Best practices
Key best practices when working with Soniox Speech-to-Text
Overview
Automatically recognizing languages, words, and speakers, in real time — with low latency and no prior context — is an extremely difficult problem, even for humans.
As humans, we naturally rely on a rich set of contextual cues when listening and responding:
- Who is speaking?
- What language are they likely to use?
- What's the topic?
These cues dramatically improve our ability to understand speech, especially in noisy or fast-paced environments.

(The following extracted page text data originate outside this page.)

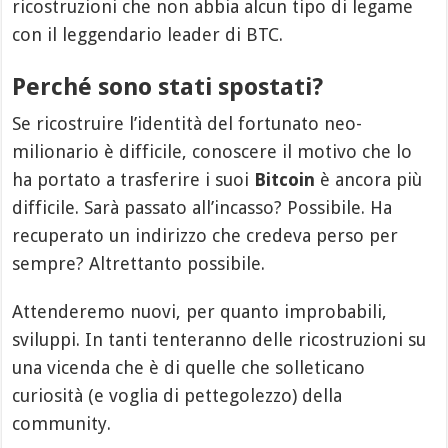
ricostruzioni che non abbia alcun tipo di legame
con il leggendario leader di BTC.
Perché sono stati spostati?
Se ricostruire l’identità del fortunato neo-
milionario è difficile, conoscere il motivo che lo
ha portato a trasferire i suoi
Bitcoin
è ancora più
difficile. Sarà passato all’incasso? Possibile. Ha
recuperato un indirizzo che credeva perso per
sempre? Altrettanto possibile.
Attenderemo nuovi, per quanto improbabili,
sviluppi. In tanti tenteranno delle ricostruzioni su
una vicenda che è di quelle che solleticano
curiosità (e voglia di pettegolezzo) della
community.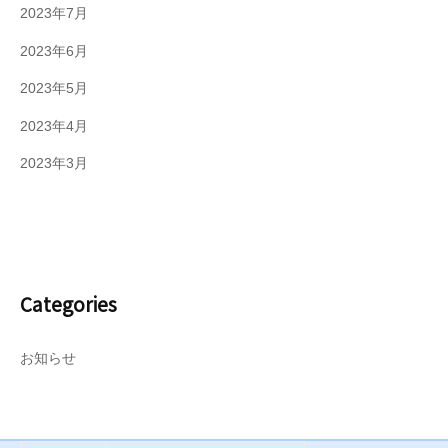
2023年7月
2023年6月
2023年5月
2023年4月
2023年3月
Categories
お知らせ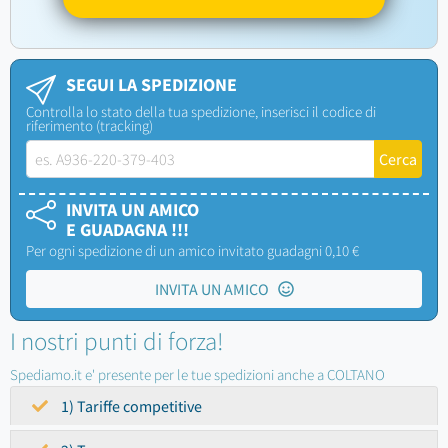
SEGUI LA SPEDIZIONE
Controlla lo stato della tua spedizione, inserisci il codice di
riferimento (tracking)
INVITA UN AMICO
E GUADAGNA !!!
Per ogni spedizione di un amico invitato guadagni 0,10 €
INVITA UN AMICO
I nostri punti di forza!
Spediamo.it e' presente per le tue spedizioni anche a COLTANO
1) Tariffe competitive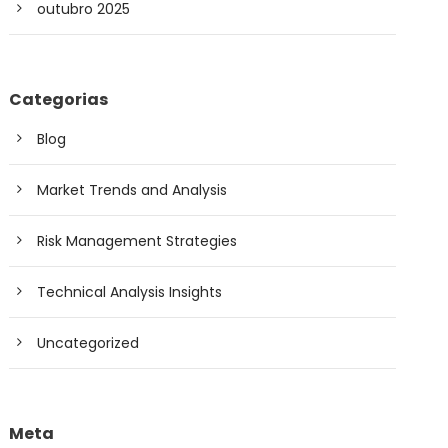
outubro 2025
Categorias
Blog
Market Trends and Analysis
Risk Management Strategies
Technical Analysis Insights
Uncategorized
Meta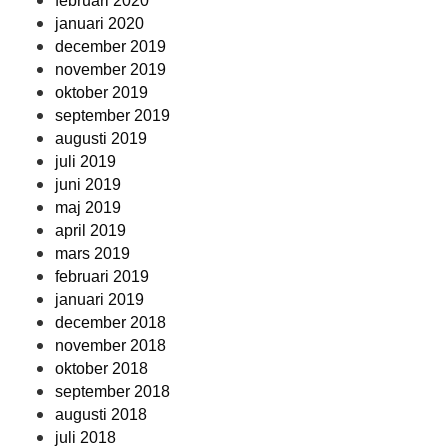
februari 2020
januari 2020
december 2019
november 2019
oktober 2019
september 2019
augusti 2019
juli 2019
juni 2019
maj 2019
april 2019
mars 2019
februari 2019
januari 2019
december 2018
november 2018
oktober 2018
september 2018
augusti 2018
juli 2018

Soniox Speech-to-Text AI allows you to do the same — by supplying the model with optional context and configuration, you can improve accuracy, latency, and robustness across a wide range of audio environments and use cases.
Key best practices
Bring context where you can.
Soniox is context-aware. Supplying relevant hints and data helps the model behave more like a human listener.
1. Use language_hints
for known languages
If you know what languages are likely to be spoken in a session, pass them in the language_hints
parameter:
- Improves accuracy of transcription
- Especially useful in real-time mode and for less common languages (e.g., Slovenian, Hungarian)

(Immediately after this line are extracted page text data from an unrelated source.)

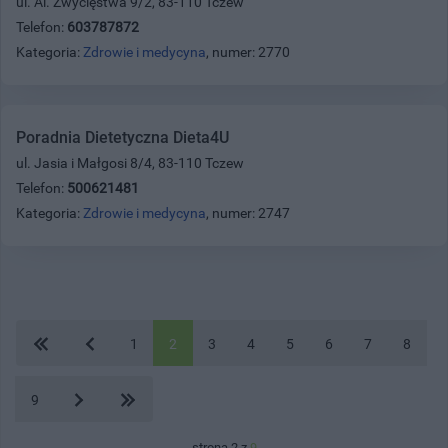
ul. Al. Zwycięstwa 9/2, 83-110 Tczew
Telefon:
603787872
Kategoria:
Zdrowie i medycyna
, numer: 2770
Poradnia Dietetyczna Dieta4U
ul. Jasia i Małgosi 8/4, 83-110 Tczew
Telefon:
500621481
Kategoria:
Zdrowie i medycyna
, numer: 2747
1
2
3
4
5
6
7
8
9
strona 2 z
9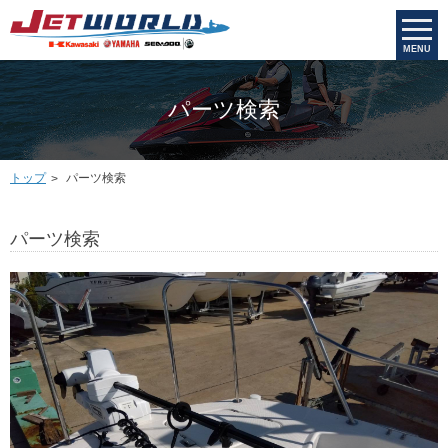
MENU
パーツ検索
トップ
パーツ検索
パーツ検索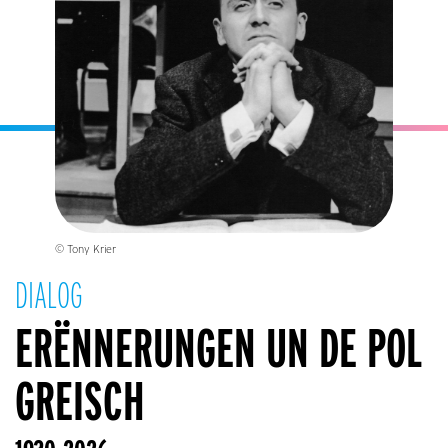
© Tony Krier
DIALOG
ERËNNERUNGEN UN DE POL
GREISCH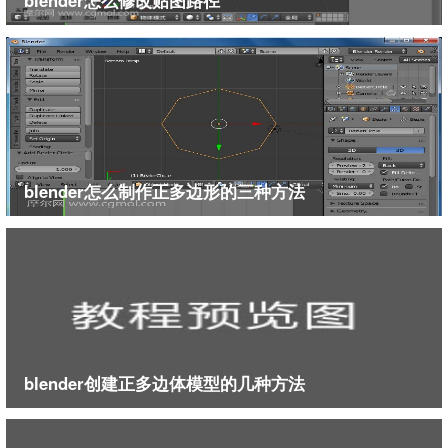
blender怎么修改贴图路径
blender怎么制作正多边形的三种方法
blender创建正多边体模型的几种方法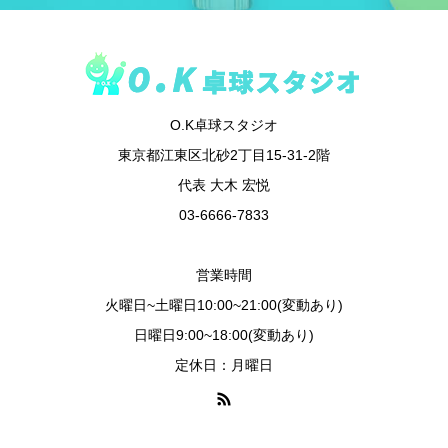
O.K卓球スタジオ
東京都江東区北砂2丁目15-31-2階
代表 大木 宏悦
03-6666-7833
営業時間
火曜日~土曜日10:00~21:00(変動あり)
日曜日9:00~18:00(変動あり)
定休日：月曜日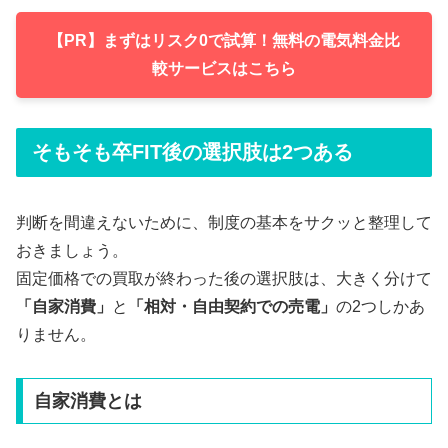
【PR】まずはリスク0で試算！無料の電気料金比
較サービスはこちら
そもそも卒FIT後の選択肢は2つある
判断を間違えないために、制度の基本をサクッと整理して
おきましょう。
固定価格での買取が終わった後の選択肢は、大きく分けて
「自家消費」
と
「相対・自由契約での売電」
の2つしかあ
りません。
自家消費とは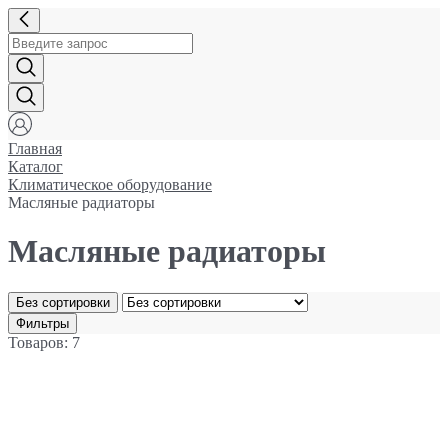
Главная
Каталог
Климатическое оборудование
Масляные радиаторы
Масляные радиаторы
Без сортировки
Фильтры
Товаров: 7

2. Customize with the context
parameter
Provide custom session- or user-specific context whenever possible:
- Helps recognize names, brands, industry-specific terms, and unusual words
- Works in both real-time and async modes
- Especially valuable for technical, medical, legal, and enterprise use cases
3. Tune real-time latency for accuracy
Real-time transcription is a balance between latency and accuracy. For best results in complex or noisy audio, set:
- Allows more time for the model to analyze speech context
- Improves performance of speaker diarization
- Use this setting if your application allows slight delays in final tokens
Summary
Practice | Benefit |
---|---|
Use language_hints | Guides model toward expected languages |
Provide context | Boosts recognition of domain-specific or uncommon terms |
Set max_non_final_tokens_duration_ms | Improves real-time accuracy for language and speakers |
Final note
While Soniox works exceptionally well out of the box, great transcription results often come from great input. By giving the model just a bit of the context you already know, you can unlock a boost in performance — especially in real-time, low-latency scenarios.